» TO BE DONE
Please rescale the part that opens with the line containing "pose: elev=152.2 azim=144.6" and closes with the line containing "Dot at: (155, 277)" by writing out all of those lines again. Multiply the coordinates in the closing line by 1.85 and round them to whole numbers, with halves going up, but leave the other lines as they are.
BEGIN TASK MATERIAL
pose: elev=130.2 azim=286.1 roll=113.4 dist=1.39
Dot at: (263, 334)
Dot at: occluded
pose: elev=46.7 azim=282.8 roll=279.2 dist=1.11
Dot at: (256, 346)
END TASK MATERIAL
BEGIN TASK MATERIAL
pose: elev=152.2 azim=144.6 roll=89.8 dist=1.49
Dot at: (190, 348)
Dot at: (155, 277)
END TASK MATERIAL
BEGIN TASK MATERIAL
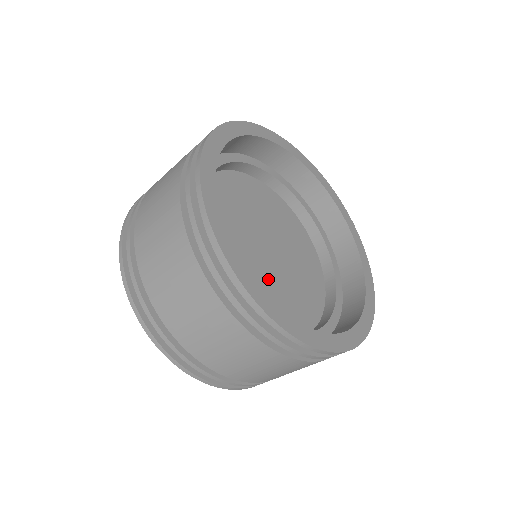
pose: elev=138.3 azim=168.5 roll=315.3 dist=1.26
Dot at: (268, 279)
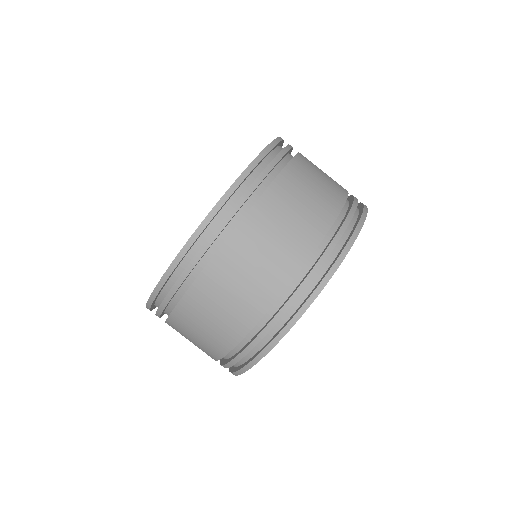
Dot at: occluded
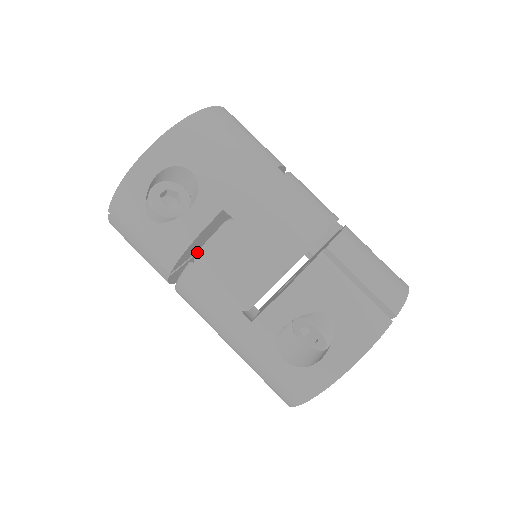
END TASK MATERIAL
» OUTPUT OF THE EXERCISE
pose: elev=152.2 azim=144.6 roll=89.8 dist=1.49
Dot at: (190, 348)
Dot at: (287, 512)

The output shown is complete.